Cette situation a malheureusement favorisé l’émergence de comportements opportunistes. Certains intermédiaires, profitant de la confiance que leur accordent les responsables, gonflent les dépenses liées à l’organisation des activités politiques ou présentent des bilans financiers peu transparents. D’autres réduisent les sommes destinées à des actions sociales, comme les condoléances ou les aides aux familles, tout en affirmant avoir exécuté fidèlement les instructions reçues.
Autour de certains responsables politiques se développent également des cercles d’influence dont l’objectif n’est pas toujours le renforcement du parti. Ces groupes s’emploient parfois à dénigrer, diaboliser ou discréditer des militants jugés trop influents ou trop proches du leader. La création de clans et de lobbies internes devient alors un moyen de préserver des privilèges, de contrôler les ressources et d’écarter toute concurrence.
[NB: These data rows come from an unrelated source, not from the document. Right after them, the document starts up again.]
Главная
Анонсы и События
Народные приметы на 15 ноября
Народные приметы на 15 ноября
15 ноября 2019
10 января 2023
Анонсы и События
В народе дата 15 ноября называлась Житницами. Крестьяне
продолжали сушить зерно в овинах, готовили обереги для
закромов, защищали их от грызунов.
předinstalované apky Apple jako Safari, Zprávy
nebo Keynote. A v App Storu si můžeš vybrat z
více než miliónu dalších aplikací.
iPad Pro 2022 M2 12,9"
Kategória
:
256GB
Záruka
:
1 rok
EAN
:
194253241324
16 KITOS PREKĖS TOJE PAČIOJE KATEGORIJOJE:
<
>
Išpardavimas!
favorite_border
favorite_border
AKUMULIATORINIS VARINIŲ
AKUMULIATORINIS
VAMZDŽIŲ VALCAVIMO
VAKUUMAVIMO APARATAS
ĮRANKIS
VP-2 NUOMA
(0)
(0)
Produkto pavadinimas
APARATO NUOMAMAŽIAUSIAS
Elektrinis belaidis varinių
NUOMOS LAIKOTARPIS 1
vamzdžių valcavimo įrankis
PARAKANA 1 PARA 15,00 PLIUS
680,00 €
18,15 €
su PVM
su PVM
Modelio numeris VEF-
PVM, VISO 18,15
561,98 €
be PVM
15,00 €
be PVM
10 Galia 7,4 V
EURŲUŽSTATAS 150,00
Ces pratiques fragilisent la cohésion des formations politiques et alimentent la méfiance entre responsables et militants. Elles détournent également les partis de leur vocation première : servir un projet politique au bénéfice des citoyens.
Dans de nombreux pays, les militants participent eux-mêmes au financement du fonctionnement de leur parti à travers des cotisations régulières et des contributions volontaires. Cette implication renforce leur sentiment d’appartenance et leur responsabilité dans la gestion de l’organisation. Un parti politique ne peut durablement dépendre d’un seul homme, aussi généreux soit-il.
Les militants et sympathisants doivent être considérés comme de véritables acteurs de la vie du parti, avec leur dignité, leur responsabilité et leur devoir de contribuer à son développement. De leur côté, les responsables politiques doivent promouvoir davantage de transparence, de reddition des comptes et de contrôle interne afin d’éviter les abus.
L’heure est venue de tourner la page des pratiques fondées sur les intrigues, les manipulations et les intérêts personnels. La politique gagnerait en crédibilité si chacun privilégiait l’engagement sincère, l’éthique et l’intérêt collectif plutôt que les calculs de court terme.
La confiance est un capital précieux. Lorsqu’elle est trahie par ceux qui prétendent servir un leader ou une organisation, c’est toute la famille politique qui en paie le prix.